# [WORK TO DO]
Reproduce verbatim the lines in the rows below, starting at the line that holds "class: Pucciniomycetes" and continuing through the final line of the rows, both ends included.

##### DATA SHOWN #####

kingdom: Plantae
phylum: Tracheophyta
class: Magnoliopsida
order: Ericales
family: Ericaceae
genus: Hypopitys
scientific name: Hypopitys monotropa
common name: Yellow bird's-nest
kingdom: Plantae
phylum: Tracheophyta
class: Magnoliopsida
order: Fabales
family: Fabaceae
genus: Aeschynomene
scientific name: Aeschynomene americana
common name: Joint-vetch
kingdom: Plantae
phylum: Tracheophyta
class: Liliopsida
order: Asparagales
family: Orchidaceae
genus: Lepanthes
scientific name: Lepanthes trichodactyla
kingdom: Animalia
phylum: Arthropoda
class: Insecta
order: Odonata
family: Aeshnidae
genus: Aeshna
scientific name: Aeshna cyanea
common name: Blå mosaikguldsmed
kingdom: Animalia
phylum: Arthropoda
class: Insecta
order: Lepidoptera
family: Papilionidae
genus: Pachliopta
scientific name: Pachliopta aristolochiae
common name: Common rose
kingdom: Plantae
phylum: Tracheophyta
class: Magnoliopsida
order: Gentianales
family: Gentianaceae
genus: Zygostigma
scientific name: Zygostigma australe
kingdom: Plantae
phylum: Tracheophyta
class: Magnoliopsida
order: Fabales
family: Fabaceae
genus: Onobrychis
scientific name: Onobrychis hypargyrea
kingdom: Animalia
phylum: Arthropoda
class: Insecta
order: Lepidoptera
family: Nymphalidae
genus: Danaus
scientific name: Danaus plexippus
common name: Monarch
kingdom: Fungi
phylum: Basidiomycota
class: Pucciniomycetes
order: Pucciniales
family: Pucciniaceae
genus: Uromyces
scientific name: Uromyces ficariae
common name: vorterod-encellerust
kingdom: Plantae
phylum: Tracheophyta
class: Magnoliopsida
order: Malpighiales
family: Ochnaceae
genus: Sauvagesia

#####

# [SOLUTION FOR THIS TASK]
class: Pucciniomycetes
order: Pucciniales
family: Pucciniaceae
genus: Uromyces
scientific name: Uromyces ficariae
common name: vorterod-encellerust
kingdom: Plantae
phylum: Tracheophyta
class: Magnoliopsida
order: Malpighiales
family: Ochnaceae
genus: Sauvagesia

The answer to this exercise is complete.